I’d forgotten what it feels like to feel okay.
Sometime, over the last year (overscheduled and too little time alone and failing classes en masse) or maybe over the summer (the painstaking battle of learning how to drive and working childcare again and not being where I meant to be) I lost the gentle, unassuming rhythms of happiness.
I’d forgotten how, when you’re happy, it doesn’t settle on you all at once or shine through your windows when you wake up in the morning. How instead, all your inconsequential, nothing-special moments start feeling like they’ve been ripped from a book or unwound from a movie reel.
Like when I was sitting on my porch drinking wine and talking, talking too loud, the conversation floating into the neighborhood and waking up my neighbors — that was happiness.
And when I was steering my new-old car through twisting mountain roads, and the perfect song came on my iTunes, and I sang that song to those mountains that keep calling me home, too — that was happiness.

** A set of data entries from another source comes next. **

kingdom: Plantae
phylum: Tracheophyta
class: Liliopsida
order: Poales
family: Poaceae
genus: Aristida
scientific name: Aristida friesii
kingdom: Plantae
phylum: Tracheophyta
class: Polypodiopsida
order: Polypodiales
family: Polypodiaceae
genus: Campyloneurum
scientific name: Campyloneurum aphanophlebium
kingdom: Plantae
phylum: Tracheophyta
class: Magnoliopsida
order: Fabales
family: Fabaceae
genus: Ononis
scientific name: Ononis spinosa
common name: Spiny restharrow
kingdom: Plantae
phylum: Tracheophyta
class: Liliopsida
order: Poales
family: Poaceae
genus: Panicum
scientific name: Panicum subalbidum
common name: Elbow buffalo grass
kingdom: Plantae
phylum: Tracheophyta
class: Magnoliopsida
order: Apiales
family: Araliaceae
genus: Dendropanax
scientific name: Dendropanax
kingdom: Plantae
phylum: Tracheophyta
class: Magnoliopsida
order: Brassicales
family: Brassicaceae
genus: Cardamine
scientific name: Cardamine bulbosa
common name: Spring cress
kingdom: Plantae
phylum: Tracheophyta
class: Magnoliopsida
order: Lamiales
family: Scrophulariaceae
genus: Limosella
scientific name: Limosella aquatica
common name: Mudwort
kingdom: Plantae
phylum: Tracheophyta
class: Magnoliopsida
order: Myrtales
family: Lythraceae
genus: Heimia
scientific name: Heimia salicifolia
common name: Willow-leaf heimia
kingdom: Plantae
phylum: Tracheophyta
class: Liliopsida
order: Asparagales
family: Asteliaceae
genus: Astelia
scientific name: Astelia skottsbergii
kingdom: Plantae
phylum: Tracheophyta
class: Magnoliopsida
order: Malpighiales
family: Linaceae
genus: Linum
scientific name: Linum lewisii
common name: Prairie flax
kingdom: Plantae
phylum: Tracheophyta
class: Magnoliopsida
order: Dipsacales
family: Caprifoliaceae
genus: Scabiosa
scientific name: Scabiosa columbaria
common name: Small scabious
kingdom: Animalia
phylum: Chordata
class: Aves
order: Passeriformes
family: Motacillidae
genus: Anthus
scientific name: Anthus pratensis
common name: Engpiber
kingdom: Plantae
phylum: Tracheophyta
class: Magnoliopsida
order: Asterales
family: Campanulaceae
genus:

And it was happiness when I was stopped in the driveway outside my house, not ready to go inside because another perfect song was on the radio, and I was looking at the “118” outside our door and thinking of how I’m going to be sad and confused and happy and alive here at 118 Margot.
I’m going to be happy here.
“Actual happiness always looks pretty squalid in comparison with the overcompensations for misery. And, of course, stability isn’t nearly so spectacular as instability. And being contented has none of the glamour of a good fight against misfortune, none of the picturesqueness of a struggle with temptation, or a fatal overthrow by passion or doubt. Happiness is never grand.”